だれかを好きになるのってこわい
好きになるのって、こわいね、と言ったら、わにが、こわくないよ、と首をふって、みじかいうでで、ぼくの肩を抱きました。わには、じつに、わにぐさいのでしたが、ぼくは、わにのにおいが、きらいではありませんでした。
こわいよ。
こわくないよ。
こわくないの?
ぜんぜん、こわくないよ。
やっぱり、こわいよ。
まったく、こわくないよ。
そんな押し問答をくりかえしたのち、ぼくたちは、しかたなし、ごはんをたべて、おふろにはいって、ねむりました。ごはんは、わにの好きなシチューをたべて、おふろは、せまい浴槽にふたりでつかり、ねむるのは、いつも、ひとつのベッドで、ぼくが、かべがわで、わには、でも、にんげんが三人くらいねむれそうな大きさのベッドなので、ゆうゆうと、ぼくのとなりで、ねむりました。

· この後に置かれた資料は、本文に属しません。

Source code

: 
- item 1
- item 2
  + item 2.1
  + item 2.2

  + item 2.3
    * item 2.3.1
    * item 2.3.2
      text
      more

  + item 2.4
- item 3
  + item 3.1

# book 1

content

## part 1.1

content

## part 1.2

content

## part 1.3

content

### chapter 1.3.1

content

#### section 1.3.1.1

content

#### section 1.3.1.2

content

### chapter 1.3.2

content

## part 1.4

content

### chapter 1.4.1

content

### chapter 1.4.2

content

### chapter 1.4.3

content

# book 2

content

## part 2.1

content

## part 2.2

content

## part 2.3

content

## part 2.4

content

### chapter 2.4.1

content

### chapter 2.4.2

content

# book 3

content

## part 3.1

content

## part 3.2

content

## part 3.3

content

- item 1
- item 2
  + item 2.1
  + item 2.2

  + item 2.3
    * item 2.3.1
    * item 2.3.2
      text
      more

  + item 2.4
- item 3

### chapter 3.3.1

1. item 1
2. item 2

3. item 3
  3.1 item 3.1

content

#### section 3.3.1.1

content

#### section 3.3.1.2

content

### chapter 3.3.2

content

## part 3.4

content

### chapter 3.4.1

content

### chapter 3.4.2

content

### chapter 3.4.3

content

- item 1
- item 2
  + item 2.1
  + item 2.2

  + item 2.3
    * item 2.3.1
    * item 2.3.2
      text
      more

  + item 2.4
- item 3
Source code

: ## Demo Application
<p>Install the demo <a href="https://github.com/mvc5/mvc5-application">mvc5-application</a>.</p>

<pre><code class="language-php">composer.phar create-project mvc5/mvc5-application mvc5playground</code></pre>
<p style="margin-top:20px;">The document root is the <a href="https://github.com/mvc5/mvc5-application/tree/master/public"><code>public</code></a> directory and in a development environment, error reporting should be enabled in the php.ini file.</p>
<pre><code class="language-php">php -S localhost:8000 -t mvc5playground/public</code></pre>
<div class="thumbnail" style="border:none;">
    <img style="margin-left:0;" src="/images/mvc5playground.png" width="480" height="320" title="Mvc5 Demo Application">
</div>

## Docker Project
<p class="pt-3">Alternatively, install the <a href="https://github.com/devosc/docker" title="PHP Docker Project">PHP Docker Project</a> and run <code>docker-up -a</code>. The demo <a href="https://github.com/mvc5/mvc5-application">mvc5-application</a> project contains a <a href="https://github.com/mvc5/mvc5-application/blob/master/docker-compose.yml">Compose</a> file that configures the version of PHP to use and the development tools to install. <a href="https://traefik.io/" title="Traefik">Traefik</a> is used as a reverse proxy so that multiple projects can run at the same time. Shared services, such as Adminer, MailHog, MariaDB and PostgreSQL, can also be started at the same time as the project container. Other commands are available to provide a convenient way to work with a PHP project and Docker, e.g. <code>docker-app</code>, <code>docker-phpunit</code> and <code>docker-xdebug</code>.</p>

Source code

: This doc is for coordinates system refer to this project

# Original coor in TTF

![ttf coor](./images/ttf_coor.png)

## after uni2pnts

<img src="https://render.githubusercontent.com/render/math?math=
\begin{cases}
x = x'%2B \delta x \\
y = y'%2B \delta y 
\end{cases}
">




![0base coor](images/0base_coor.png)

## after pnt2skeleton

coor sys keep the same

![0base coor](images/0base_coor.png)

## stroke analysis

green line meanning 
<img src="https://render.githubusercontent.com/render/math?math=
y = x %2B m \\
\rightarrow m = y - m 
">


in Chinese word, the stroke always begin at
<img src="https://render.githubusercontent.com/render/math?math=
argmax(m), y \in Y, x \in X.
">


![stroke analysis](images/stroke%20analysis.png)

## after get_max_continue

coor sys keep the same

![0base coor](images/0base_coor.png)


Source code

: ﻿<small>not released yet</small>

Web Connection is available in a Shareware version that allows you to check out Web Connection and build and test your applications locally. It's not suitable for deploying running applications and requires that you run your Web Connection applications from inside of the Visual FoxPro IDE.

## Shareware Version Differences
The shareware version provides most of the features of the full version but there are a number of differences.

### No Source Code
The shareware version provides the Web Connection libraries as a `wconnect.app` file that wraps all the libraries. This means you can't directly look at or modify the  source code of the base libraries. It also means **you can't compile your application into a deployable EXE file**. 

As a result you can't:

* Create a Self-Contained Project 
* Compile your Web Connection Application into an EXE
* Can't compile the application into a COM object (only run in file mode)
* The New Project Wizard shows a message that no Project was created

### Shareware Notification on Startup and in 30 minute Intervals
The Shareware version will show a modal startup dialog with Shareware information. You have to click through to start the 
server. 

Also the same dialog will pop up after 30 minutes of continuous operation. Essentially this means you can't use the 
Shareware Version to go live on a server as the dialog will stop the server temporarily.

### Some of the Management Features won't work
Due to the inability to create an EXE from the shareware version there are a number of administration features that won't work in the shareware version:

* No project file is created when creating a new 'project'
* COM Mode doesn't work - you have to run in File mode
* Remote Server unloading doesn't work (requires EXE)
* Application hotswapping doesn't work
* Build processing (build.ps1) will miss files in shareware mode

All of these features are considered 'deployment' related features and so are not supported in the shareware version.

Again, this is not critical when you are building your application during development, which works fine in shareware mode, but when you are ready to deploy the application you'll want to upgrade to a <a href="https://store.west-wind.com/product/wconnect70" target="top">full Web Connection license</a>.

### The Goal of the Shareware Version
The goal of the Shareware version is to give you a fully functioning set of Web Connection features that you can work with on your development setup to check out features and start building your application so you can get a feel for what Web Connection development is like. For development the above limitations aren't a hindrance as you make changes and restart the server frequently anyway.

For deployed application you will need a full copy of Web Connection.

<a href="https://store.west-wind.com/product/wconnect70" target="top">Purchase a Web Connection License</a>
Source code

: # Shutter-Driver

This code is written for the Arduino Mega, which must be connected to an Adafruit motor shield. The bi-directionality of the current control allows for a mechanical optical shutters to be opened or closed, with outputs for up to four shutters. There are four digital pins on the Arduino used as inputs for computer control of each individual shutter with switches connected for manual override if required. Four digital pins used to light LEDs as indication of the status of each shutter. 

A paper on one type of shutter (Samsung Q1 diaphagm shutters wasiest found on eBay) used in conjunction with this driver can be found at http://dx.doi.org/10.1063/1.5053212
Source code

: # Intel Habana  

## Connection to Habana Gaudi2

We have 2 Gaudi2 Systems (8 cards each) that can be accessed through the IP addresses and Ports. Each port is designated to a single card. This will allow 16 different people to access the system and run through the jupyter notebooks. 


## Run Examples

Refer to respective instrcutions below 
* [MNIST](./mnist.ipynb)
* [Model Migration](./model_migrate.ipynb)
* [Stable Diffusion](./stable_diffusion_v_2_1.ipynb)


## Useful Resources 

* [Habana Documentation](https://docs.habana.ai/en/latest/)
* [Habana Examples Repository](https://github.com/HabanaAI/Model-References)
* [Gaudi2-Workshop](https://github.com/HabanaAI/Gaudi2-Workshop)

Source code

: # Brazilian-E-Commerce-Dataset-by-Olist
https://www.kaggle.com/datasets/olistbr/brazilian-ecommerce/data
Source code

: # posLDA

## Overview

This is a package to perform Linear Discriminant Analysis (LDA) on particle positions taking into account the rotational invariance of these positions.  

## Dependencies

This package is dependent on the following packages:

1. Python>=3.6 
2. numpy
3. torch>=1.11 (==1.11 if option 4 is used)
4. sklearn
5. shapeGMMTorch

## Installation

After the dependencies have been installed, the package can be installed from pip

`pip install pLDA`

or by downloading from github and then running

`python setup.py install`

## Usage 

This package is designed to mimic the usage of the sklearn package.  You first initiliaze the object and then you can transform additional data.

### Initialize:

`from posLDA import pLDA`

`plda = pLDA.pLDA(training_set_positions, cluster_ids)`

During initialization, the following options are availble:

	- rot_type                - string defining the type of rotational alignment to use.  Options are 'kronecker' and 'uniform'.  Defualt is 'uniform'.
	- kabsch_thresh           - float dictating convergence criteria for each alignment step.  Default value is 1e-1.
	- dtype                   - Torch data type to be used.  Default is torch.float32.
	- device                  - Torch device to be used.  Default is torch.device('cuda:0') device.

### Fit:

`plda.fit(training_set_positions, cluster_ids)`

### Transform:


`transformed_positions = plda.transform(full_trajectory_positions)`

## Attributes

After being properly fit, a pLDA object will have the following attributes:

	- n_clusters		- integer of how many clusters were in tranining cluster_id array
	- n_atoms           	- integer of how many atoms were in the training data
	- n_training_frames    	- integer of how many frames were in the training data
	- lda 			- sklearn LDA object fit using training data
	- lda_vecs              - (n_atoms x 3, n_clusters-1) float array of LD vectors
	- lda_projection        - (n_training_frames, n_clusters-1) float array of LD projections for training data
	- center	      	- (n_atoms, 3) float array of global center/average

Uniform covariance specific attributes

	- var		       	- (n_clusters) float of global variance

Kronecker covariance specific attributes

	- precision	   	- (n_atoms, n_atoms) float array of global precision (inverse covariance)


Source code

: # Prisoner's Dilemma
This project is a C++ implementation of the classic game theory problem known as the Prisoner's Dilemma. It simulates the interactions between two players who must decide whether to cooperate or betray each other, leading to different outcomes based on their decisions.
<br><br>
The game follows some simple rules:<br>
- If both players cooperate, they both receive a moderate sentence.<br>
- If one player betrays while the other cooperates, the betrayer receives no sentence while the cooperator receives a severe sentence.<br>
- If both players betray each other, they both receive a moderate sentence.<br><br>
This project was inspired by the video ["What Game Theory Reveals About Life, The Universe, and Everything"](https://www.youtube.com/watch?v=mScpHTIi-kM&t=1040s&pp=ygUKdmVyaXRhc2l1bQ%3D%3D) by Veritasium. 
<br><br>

ぼくは、わにといっしょにいるとき、やっぱり、だれかを好きになるのってこわい、と思うのでした。わにが、シチューをこぼさず、ていねいにスプーンでたべているようすや、からだを洗ってもきえない、わにの、わにぐささとか、寝息にあわせて規則正しく膨らむ、わにのおなかとか、そういうのにふれたとき、ぼくは、好きになるのってほんとうにこわい、と恐々とするのでした。わにの、にんげんとはちがう、さわり心地や、体温なんかに、めまいがして、そのまま、おかしくなったらどうしよう、という不安が、さらなるこわさを、煽るのでした。
夜は、長いです。
わにとすごす夜は、なぜか、みじかい気がします。
青白い月の夜の、わには、いつもよりからだが、湿っているような気もします。
皮膚。表面。弾力を感じるのは、しろい部分だけの、わに、です。内側。
好き、という気持ちが、消滅したらいいのに、と思う反面、なくなったら、なにかとてつもない喪失感に、うちひしがれるのでは、という予感も、あるのです。
わにのことを、もしかしたら、わにぐさいから近寄らないで、と、傷つけてしまいそうな、想像を、してしまうのです。
となりでねむるわにが、ときどき、いびきをかきます。
豪快な音ですが、間隔が安定しており、耳心地はわるくありません。
ぼくは、わにを、むやみに傷つけたくはないし、わにのこと、わにぐさいからと突き放したくはない、と思います。やさしくありたい、と、思います。わにと、ずっといっしょに、ごはんをたべて、おふろにはいって、ねむれたら、と、重ねて思います。
そして、また、だれかを好きになることを、おそれるのです。